En retournant vers le salon, il se cogna presque dans l’épouse du député. Elle se tenait droite comme un i devant lui et son regard posé sur Servaz était d’une froideur absolue. Elle tenait un verre de whisky qu’elle porta à ses lèvres sans cesser de le regarder, le défiant, les lèvres blanches et serrées. Il comprit le message implicite : elle savait — et elle aussi espérait qu’il saurait rester discret. Mais pour d’autres raisons.
— Vous avez du sang sur votre col, derrière, constata-t-elle d’une voix glaciale.
— Excusez-moi, bafouilla-t-il en rougissant. Désolé de vous avoir dérangée si tard.
— Ceux qui croient qu’il n’y a rien après la vie se trompent, dit-elle en regardant le fond de son verre. Il y a une éternité de silence. Ce n’est pas une chose facile à affronter. (Elle releva les yeux sur lui.) Foutez-moi le camp.
Il quitta le couloir, retraversa le salon en direction de la baie vitrée. Elle le suivit des yeux sans rien dire lorsqu’il repassa sur la terrasse. Il se sentait écrasé. Écrasé par le poids de la nuit qui régnait ici. Écrasé par celui de son propre passé. Écrasé par le contrecoup de ce qu’il avait éprouvé, là-haut, sur le toit. Il s’arrêta un instant sous l’abri du toit en béton, regarda la campagne noire et hostile. La douleur tambourinait toujours à l’arrière de son crâne, comme le rappel de quelque chose — mais de quoi ? Puis il releva son col et s’enfonça tristement dans les ténèbres.
22.
Nostalgie
Elle se pencha sur la cuvette des W-C pour vomir. Se rinça la bouche. Se lava les dents. Rinça de nouveau. Puis elle se redressa et regarda le fantôme qui la fixait dans le miroir. Elle le défia du regard comme elle le faisait depuis des mois.

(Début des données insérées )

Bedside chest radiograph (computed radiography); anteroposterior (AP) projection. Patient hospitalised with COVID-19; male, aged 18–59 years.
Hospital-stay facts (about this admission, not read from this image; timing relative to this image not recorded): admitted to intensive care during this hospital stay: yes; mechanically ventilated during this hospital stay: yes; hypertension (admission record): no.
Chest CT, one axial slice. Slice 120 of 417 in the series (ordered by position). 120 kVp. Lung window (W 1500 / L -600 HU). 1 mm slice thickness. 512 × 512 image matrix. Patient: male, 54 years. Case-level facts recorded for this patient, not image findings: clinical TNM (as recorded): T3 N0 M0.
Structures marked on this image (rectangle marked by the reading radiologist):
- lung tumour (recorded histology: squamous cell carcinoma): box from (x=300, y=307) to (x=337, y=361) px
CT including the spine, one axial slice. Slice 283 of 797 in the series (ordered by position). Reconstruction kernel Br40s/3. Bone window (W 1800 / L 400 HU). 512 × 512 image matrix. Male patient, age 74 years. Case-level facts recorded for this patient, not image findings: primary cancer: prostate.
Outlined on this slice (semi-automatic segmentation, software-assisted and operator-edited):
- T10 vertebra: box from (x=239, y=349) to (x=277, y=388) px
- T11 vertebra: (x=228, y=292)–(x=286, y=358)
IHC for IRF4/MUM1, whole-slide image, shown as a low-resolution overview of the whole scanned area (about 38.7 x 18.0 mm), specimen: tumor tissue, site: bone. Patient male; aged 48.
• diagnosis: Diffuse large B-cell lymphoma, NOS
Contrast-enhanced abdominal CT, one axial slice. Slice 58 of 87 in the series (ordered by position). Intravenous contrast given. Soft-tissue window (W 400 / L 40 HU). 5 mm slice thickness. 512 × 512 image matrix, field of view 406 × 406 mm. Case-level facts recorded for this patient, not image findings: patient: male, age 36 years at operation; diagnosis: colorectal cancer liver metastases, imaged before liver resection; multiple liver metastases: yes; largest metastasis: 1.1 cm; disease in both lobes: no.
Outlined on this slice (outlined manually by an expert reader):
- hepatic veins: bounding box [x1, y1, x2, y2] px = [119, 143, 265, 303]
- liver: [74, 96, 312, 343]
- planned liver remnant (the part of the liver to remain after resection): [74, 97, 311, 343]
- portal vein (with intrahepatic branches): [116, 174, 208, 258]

Mais elle sentit que le fantôme n’avait plus peur d’elle, qu’il était chaque jour plus fort.
Officiellement, le fantôme avait commencé à proliférer dix mois plus tôt dans son cou, mais elle savait qu’il était là depuis bien plus longtemps. Sous la forme d’une unique petite cellule de départ, aussi solitaire que fatale, qui attendait son heure : le moment où elle commencerait à se diviser en milliers, millions puis milliards de cellules immortelles. Ironie du sort : plus le nombre de cellules immortelles augmentait, plus elle se rapprochait de sa propre mort. Deuxième ironie : l’ennemi n’était pas extérieur mais intérieur. Il était né d'elle. Mécanisme moléculaire, division cellulaire, agents mutagènes, foyers secondaires… Elle était devenue une spécialiste. Elle avait l’impression d’éprouver physiquement la prolifération des cellules cancéreuses dans son corps, les armées du cancer qui circulaient sur les autoroutes de son système circulatoire, investissaient les bretelles, les échangeurs, les routes secondaires de ses capillaires et de ses ganglions lymphatiques, assiégeaient ses poumons, sa rate, son foie, envoyaient les métastases jusque dans son aine et dans son cerveau. Elle ouvrit l’armoire à pharmacie à la recherche de l’antiémétique. Fit couler de l’eau dans le verre à dents. Elle n’avait rien dans l’estomac à part de l’alcool, mais elle n’avait plus d’appétit. Elle avait repris la chimio au début de la semaine. Elle fredonna Feeling Good. La version de Muse ou celle de Nina Simone. Plus elle mourait, plus elle avait envie de chanter. Birds flying high you know how I feel / Sun in the sky you know how I feel. En sortant de la salle de bains, elle capta la voix qui montait du bureau. Il avait laissé la porte entrouverte. Pieds nus, elle s’approcha. Il était inquiet. Il parlait d’une voix fébrile dans le téléphone.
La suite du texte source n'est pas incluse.